7:20pm Thursday 22nd July 2010
THE GOVERNMENT has hit back at claims that a promise to ease the tax bills of Southampton port firms was a pre-election bribe.
John Denham, Labour MP for Southampton Itchen, suggested in the Commons last week that the coalition’s decision to spend hundreds of millions of pounds “entirely wiping out” the rates of certain port properties showed its priorities were wrong as public services faced severe budget cuts.
Mr Denham, shadow communities secretary, told MPs: “Is not that a pretty disgraceful piece of pork-barrelling, given that the measure is aimed at what were Tory target seats in the last general election?
People up and down the country who face their services being cut will ask why that is a priority in these difficult times.”

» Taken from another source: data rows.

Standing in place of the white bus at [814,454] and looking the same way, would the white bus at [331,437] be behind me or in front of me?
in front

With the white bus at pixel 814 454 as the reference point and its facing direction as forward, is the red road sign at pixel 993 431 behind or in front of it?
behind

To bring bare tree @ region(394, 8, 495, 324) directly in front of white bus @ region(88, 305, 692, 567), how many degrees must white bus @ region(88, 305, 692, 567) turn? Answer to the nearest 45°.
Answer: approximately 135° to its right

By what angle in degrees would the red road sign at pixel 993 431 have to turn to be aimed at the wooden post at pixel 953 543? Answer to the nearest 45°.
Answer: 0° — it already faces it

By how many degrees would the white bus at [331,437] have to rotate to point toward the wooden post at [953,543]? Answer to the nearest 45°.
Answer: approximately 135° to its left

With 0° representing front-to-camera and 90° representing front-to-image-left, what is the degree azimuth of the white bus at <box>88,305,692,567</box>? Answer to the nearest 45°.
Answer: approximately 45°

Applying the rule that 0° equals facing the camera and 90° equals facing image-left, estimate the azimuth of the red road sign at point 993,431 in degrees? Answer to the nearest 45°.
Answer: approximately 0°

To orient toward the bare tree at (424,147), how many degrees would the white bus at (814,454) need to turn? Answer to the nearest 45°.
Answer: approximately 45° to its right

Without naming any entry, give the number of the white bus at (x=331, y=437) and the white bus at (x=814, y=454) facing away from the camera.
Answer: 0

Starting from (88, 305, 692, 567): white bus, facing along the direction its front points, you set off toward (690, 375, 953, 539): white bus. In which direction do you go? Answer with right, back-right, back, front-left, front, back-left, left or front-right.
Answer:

Yesterday, however, ministers rejected the criticism as it emerged that firms in Southampton port stood to benefit from the changes to the tune of £3m.
The Government has already implemented a moratorium for the payment of certain rates bills until the end of March next year, while in June’s emergency budget Chancellor George Osborne announced plans to cancel the backdated element of bills for businesses hit with unexpected and significant rates.

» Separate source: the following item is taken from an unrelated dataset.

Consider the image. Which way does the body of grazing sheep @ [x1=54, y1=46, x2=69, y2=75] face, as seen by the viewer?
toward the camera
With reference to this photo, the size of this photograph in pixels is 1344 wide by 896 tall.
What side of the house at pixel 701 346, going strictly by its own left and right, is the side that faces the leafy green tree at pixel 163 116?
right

Local Government Minister Bob Neill, in a letter to Mr Denham, said he was “disappointed”
by the Southampton MP’s attack on action to help “struggling firms facing the unfair imposition of retrospective business rates”. He said: “Far from being ‘pork barrel politics’, our steps are helping many constituencies with Labour MPs who have large majorities.”
Mr Denham, in response to the letter, said yesterday: “Everyone knows Government has to take difficult decisions about spending.
Every company that benefits from this will be pleased. But the Communities and Local Government department is slashing grants to local councils and putting at risk services and schools for a policy that will cost nearly £400m, with less than £1 in every £4 of that going to businesses in ports.
“The Government simply cannot justify spending this amount when so many frontline services are being hammered.”